4. o _pronome_ *que*, relativo e interrogativo-exclamativo (que o Houaiss qualifica de indefinidos interrogativos e indefinidos exclamativos) que pode ser _substantivo ou adjectivo_;
5. na mesma entrada do pronome anterior a conjunção/subjunção *que* com os seus múltiplos usos e valores;
6 dois substantivos masculinos grafados *quê*, um o nome da _letra /q/_, e outro que significa ‘_algo indeterminado_’ ou ‘algo difícil’;
7 nesta mesma entrada última aparece a interjeição *quê* com os seus variados significados expressivos de espanto, impaciência, admiração, etc.
8. nesta mesma última entrada aparecem as fraseologias: _como quê, não há de/por quê, sem quê nem pra quê, um quê, um não sei quê_.
Vê-se bem que *em português, como aliás em galego*, *SÓ* há:
*porque*, conjunção/subjunção;
*porquê*, substantivo ‘causa, motivo’;
*que* pronome relativo/indefinido/exclamativo/interrogativo;
*que* conjunção/subjunção;
*quê* substantivo (nome da letra /q/ e ‘coisa indeterminada’);
*quê* interjeição. 
A minha proposta de eliminá-lo circunflexo, perante o que acima ficou à luz, não semelha muito aloucada, nem uma asnice. Não há motivo serio (não sendo tradições gráficas), desde a linguística, para não as marcar con acento agudo diacrítico: _qué, porqué, que, porque, por que._
Tirante o caso de _avô/avó_ poucas razões há para manter um elemento como o circunflexo que _nada aporta à representação_ da língua para um nativo (já me dirão que /e/ final português tónico não e fechado).


----------



## englishmania

> *porquê*
> (_por + quê_)
> _
> pron. interr._
> 1.                                [Portugal]                                           [Portugal]                    Por que razão (ex.: _fizeste isso porquê?_).
> _
> s. m._
> 2.           Aquilo que explica ou que está na origem de alguma coisa (ex.: _Desconhecemos o porquê da recusa_). = CAUSA, MOTIVO, RAZÃO
> 
> 
> 
> Confrontar: porquê. Como pronome interrogativo, no português do Brasil, é usada a locução "por quê".
> 
> 
> Ver também dúvida linguística: porque / por que, porquê / por quê.


priberam







> *Variante 1):* advérbio interrogativo “porque” – com a variante tónica “porquê”
> – Porquê? Não sei porque fizeste isso!/Quero saber porque o fizeste.


ciberduvidas


----------



## XiaoRoel

O Priberam está errado, o que é interrogativo é a modalidade da frase (representada por /?/), não há o pretenso "advérbio interrogativo" _*porquê*_. Nos outros dois casos, as chamadaa interrogativas indirectas, muitos linguistas estruturalistas, e também eu, duvidam da sua existência se não depende dum verbo de pergunta, mais bem temos que considerar o *que*, sempre escrito por separado de *por*, um vulgar _pronome relativo substantivo_ (sen antecedente) que é termo da preposição *por*, é dizer _a oração relativa está substantivada_ e por isso pode ser termo de regência de *por*. As _interrogativas subordinadas indirectas_ é um grande mito da linguística clássica que herdaram as nossas gramáticas romances, mas já não há quem mantenha esta teoria con argumentos válidos, e mais quando os latinistas a fomos abandonando desde hai umas décadas acó.
Se assim andam os dicionários em Portugal, cumpre revisá-los cientificamente. No Houaiss não há nada disto.


----------



## Alentugano

XiaoRoel said:


> O Priberam está errado, o que é interrogativo é a modalidade da frase (representada por /?/), não há o pretenso "advérbio interrogativo" _*porquê*_.

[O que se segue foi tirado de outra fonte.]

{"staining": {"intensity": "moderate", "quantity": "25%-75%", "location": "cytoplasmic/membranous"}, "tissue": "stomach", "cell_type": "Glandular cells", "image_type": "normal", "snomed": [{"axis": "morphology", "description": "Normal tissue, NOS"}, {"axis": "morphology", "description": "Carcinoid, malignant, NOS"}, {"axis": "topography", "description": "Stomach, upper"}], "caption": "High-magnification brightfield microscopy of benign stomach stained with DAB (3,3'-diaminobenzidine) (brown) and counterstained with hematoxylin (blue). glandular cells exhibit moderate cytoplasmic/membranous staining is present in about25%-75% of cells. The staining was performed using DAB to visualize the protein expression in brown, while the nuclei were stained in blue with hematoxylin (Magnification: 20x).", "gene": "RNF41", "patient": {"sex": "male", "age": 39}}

O que estás a dizer é que quase todos os gramáticos e professores portugueses estão errados. O que consideras errado é ensinado em todas as escolas portuguesas. Independentemente de teorizações complexas soobre o assunto, o facto é que, _*porquê*_ como advérbio interrogativo já tem tradição e é de uso amplo em Portugal. Quase toda a gente o usa porque é isso que nos ensinam na escola. Portanto, o facto de o Houaiss não considerar esse uso, ou mesmo a gramática do Cunha e Cintra, isso pouco importa...


----------



## Outsider

XiaoRoel said:


> *Porquê* substantivo e uma coisa e o sintagma* por + que* (preposição *por,* de causa, mais o pronome interrogativo substantivo *que*) outra diferente. Isto é o que diz a linguística. Fora disto pode haver uma tradição gráfica na escrita, mas que contradiz a análise morfossintáctica. Não se passa dum costume, duma inércia académica, nunca pode ser tido como alicerçado na morfossintaxe que diz uma outra coisa.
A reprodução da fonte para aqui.